No. 424: King of the Delta Blues Singers Vol. 2

Band: Robert Johnson
Album: King of the Delta Blues Singers Vol. 2
Why Rolling Stone gets it right: Like the first volume of this set, this record is half of Robert Johnson's recording history. Johnson is one of the fathers of rock and roll and is certainly on the Mount Rushmore of blues singers.
Why Rolling Stone gets it wrong: Well... See below.
Best song: "Sweet Home Chicago" is a wonderful, wonderful song.
Worst song: "Drunken Hearted Man" isn't great.
Is it awesome?: Sure.

Here's an interesting question: What would be the beginning of the modern musical era? Is it defined by genre? Is it defined by technology (digital v. analog, eight-track recording v. four-track recording, etc.)?

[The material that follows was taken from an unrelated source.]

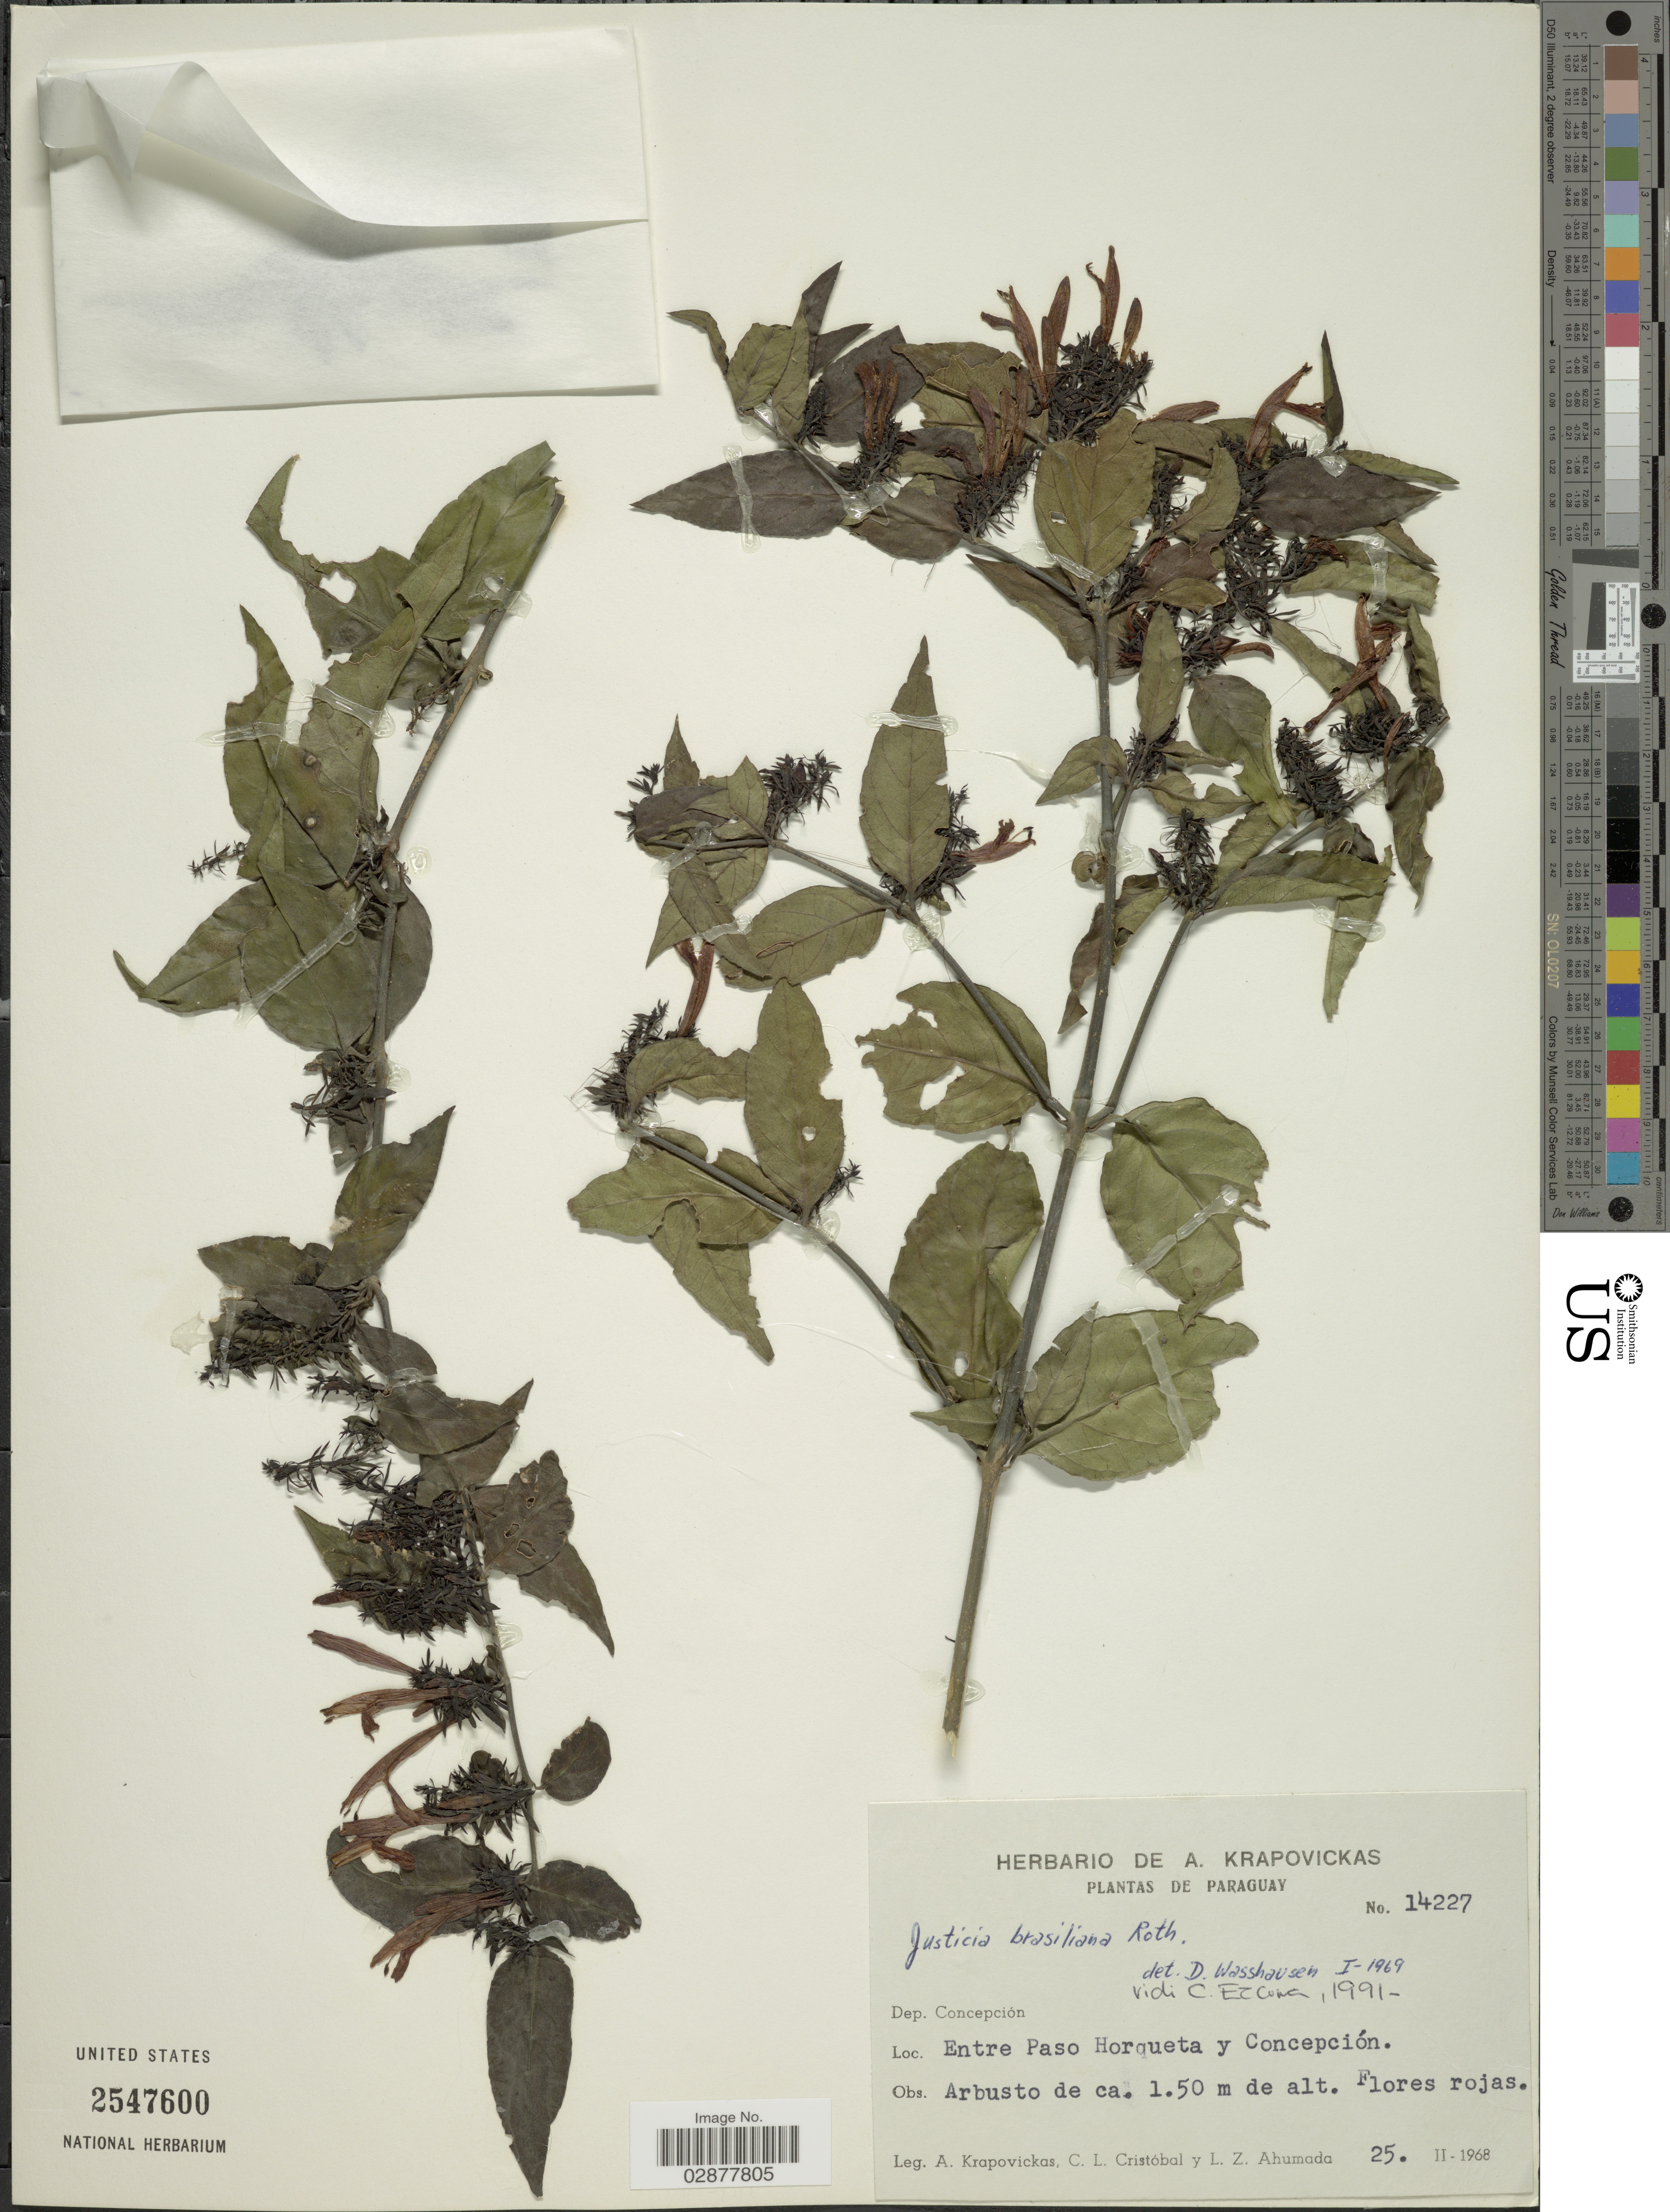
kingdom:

I say this because I called Buddy Holly "dated" earlier this week. I stand by this, but in listening to Robert Johnson, I wouldn't necessarily call it that.

Robert Johnson's music is so far in the past -- 20 years before Buddy Holly -- that comparing it to modern music is foolish. The best comparison I can make is to cars. A car from the 1980s and 1990s (and, maybe the 1970s) looks silly. A car from the 1950s is history.

(Of course, this isn't entirely true, even to cars. Some people find that era of American culture to be cool. This is the nature of our post-modernist culture.)

In the same way that a 1950s car is history, Robert Johnson is history. The car from the 1950s needs tons of care and it can't get to the speeds needed on the highway. It isn't usable in the same way that a new car is, but it's the precursor to the cars we use. It's interesting and fun to learn about. Robert Johnson's music isn't listenable in the same way that more modern stuff is. Modern music is recorded in multitrack. Modern music doesn't have tons of tape hiss in it. Modern music has more than the 12-bar blues.

But, still. It's history.


Notable on the record is "Sweet Home Chicago," a song with lyrics very different from the ones we know. Instead of "Back to the same old place," Johnson sings "Back to the land of California." Some people have suggested that Johnson was combining the places of California (great weather) and Chicago (north, no Jim Crow) to create a utopia for African-Americans at the time.

"Sweet Home Chicago" is the standard of standards in blues and listening to Johnson's version, it really opens your eyes to the tenderness of the song. As with many of Johnson's songs, despair is the order of the day.


It's a historical document more than a modern record. It's enjoyable and something to study, but I wouldn't walk around listening to it.